# Bois de Boulogne campsite



## olley (May 1, 2005)

Hi going to Bois de Boulogne campsite in Paris in a couple of weeks and I seem to recall a mention of a low bridge near the site, can anybody confirm that?

Ian


----------



## SaddleTramp (Feb 15, 2007)

There is a 3.8 mt Bridge on the D3 just on opposite side of river Ian, I think that's what it was anyway, I know it was low as at the time I had Hymer and I couldn't risk it.

I then used the A13 to get to site, If I remember correctly I then went to D1.


----------



## olley (May 1, 2005)

Thanks Les, we are 3.7m so I had better give that a miss. :lol: 

Ian


----------



## Rapide561 (Oct 1, 2005)

*Site*

Ian

When you have stayed there, would you be kind enough to let me know the cost?

They quoted me...

38 euro per night, plus 38 euro per night extra for the extra axle, plus another 5 euro per night for being 5 tonnes.

I declined their kind offer and stayed south of Paris at 18 euro per night with no extras.

Russell


----------



## stewartwebr (May 27, 2005)

*Re: Site*



Rapide561 said:


> Ian
> 
> When you have stayed there, would you be kind enough to let me know the cost?
> 
> ...


Hi Russell,

Stayed here a few times in a tag axle. I'm not sure what the official charge is, but when you arrive it's a busy place, so I just drive in and park past the office then go and check in. They have never asked about the size of the van, weight or axles. They have also never asked about me towing a car, or using my scooter. All of which has an additional charge.

I'm normally honest but feel the charges there are large enough to cover everything :roll:

Pitches are large and well defined with a locked chain across the front of each pitch. You are given the key to the chain when you check in and allocated your pitch.

We have stayed here about 9 times. The drive through the Bois is interesting, at first we thought it was wild campers in the motorhomes. But it became obvious the lady owners were running a business....and not selling hotdogs :roll:   :lol: :lol: :lol:

Stewart


----------



## SaddleTramp (Feb 15, 2007)

It was about 5 year ago I stayed there, Cannot remember actual cost but I know I wasn't charged for extra axle (Had a Tag Then) or else I would have remembered.

And yes Stewart it is a pimp's paradise.


----------



## sander4709 (Feb 17, 2008)

I seem to recall the low bridge but as our Hymer B694 is under 3.1m I didn't panic.

The camground itself? Yep we pulled in and walked to the office (complete with clocks showing (incorrect) times at various overseas points) and no-one asked about the size/weight of our van. 

It's a fairly expensive camp and facilities are um, OK but we chose it for its location. 

Would I stay there again? Yep, it suits our needs.

HTH.

Simon


----------



## stewartwebr (May 27, 2005)

sander4709 said:


> I seem to recall the low bridge but as our Hymer B694 is under 3.1m I didn't panic.
> 
> The camground itself?

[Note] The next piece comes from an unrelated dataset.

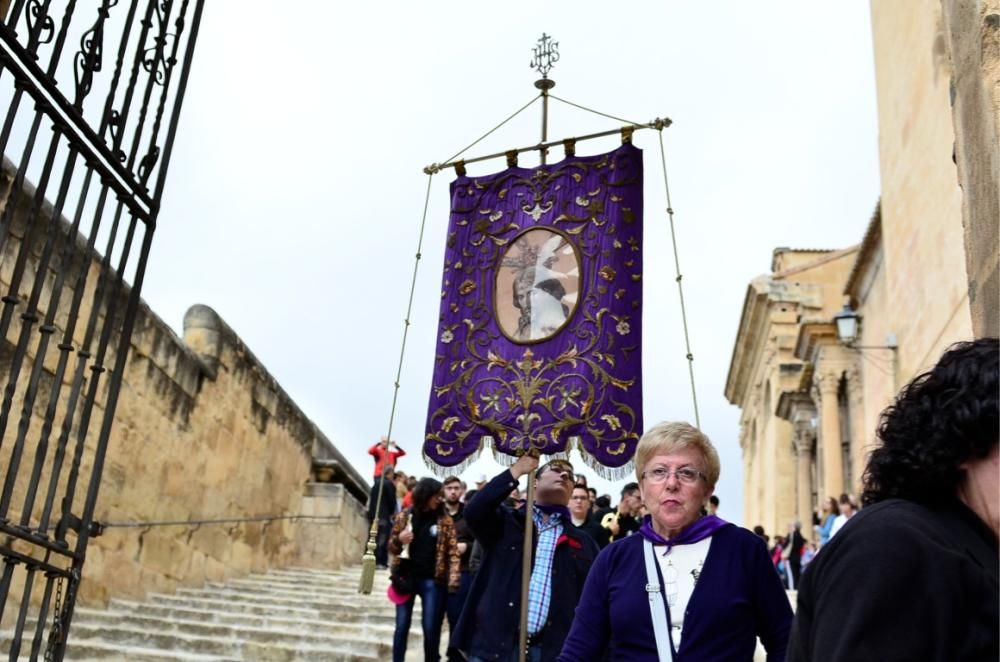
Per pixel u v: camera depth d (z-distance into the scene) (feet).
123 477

Yep we pulled in and walked to the office (complete with clocks showing (incorrect) times at various overseas points) and no-one asked about the size/weight of our van.
> 
> ...


I agree with your comments on the facilities. There always seems to be gangs of black guys cleaning them, but they never seem to be clean. Always full of sand (from where I never worked out) and in general dirty.

We put it down to the amount of people using the place.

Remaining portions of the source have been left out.